Goal of the exercise —
Read through the material below and copy each line in which the word "Wizard" occurs.

---------- Records for this task ----------

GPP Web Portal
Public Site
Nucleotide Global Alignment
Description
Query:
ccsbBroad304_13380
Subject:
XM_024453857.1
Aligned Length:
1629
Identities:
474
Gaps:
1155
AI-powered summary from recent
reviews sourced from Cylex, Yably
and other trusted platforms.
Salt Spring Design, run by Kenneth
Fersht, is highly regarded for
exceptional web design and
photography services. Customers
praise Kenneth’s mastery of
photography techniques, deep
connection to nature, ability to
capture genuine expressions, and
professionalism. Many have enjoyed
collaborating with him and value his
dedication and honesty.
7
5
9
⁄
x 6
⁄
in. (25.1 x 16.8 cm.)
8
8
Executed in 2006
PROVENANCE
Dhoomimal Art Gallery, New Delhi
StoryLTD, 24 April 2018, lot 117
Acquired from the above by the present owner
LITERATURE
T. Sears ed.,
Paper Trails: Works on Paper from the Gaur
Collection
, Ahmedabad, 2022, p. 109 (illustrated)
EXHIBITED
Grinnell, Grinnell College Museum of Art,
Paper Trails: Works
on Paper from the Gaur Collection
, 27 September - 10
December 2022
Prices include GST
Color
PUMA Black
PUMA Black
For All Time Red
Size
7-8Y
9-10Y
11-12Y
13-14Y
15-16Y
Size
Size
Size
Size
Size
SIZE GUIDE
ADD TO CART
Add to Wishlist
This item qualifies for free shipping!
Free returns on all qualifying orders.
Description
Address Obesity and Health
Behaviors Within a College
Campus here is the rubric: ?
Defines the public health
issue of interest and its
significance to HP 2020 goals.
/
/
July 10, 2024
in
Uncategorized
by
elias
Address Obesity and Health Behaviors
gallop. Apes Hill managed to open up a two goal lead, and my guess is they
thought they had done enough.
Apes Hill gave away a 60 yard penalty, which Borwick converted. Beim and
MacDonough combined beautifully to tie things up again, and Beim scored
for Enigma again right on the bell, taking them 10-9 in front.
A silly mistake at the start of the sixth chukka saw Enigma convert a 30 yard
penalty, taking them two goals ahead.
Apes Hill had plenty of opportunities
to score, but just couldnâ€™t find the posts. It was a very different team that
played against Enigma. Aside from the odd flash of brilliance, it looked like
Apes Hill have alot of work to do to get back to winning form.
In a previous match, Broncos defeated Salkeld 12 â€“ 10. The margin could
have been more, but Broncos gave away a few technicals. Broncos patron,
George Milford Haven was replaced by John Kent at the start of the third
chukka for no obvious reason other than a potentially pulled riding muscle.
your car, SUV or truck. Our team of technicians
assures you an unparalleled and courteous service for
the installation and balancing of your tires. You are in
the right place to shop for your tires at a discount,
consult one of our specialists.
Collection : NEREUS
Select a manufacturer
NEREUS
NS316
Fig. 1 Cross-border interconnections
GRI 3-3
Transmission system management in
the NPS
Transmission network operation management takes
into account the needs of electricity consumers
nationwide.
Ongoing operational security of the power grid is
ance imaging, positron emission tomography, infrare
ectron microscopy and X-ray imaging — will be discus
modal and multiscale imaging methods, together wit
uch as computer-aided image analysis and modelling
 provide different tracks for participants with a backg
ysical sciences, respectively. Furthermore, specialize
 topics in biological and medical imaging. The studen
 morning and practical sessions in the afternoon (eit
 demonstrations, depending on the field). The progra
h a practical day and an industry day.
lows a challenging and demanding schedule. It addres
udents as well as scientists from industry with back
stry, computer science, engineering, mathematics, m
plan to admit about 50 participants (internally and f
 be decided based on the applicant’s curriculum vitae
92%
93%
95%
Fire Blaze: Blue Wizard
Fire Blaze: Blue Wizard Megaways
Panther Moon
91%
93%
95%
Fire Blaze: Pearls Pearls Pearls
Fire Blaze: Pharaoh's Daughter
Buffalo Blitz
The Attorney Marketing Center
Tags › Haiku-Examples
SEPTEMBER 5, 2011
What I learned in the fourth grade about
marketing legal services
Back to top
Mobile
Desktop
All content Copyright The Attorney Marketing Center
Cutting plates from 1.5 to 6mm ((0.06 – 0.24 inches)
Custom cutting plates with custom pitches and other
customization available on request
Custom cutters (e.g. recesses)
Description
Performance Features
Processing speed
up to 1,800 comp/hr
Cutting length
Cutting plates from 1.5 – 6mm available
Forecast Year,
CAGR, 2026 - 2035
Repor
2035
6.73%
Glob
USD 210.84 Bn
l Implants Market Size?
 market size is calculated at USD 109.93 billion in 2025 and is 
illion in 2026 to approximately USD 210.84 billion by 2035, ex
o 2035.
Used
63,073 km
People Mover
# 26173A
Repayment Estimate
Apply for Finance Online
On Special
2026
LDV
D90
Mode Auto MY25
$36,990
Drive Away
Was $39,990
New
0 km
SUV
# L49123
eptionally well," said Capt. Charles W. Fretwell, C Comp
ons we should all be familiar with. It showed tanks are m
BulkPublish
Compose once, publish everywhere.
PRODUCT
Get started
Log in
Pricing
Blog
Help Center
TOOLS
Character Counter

----------

Expected output —
Fire Blaze: Blue Wizard
Fire Blaze: Blue Wizard Megaways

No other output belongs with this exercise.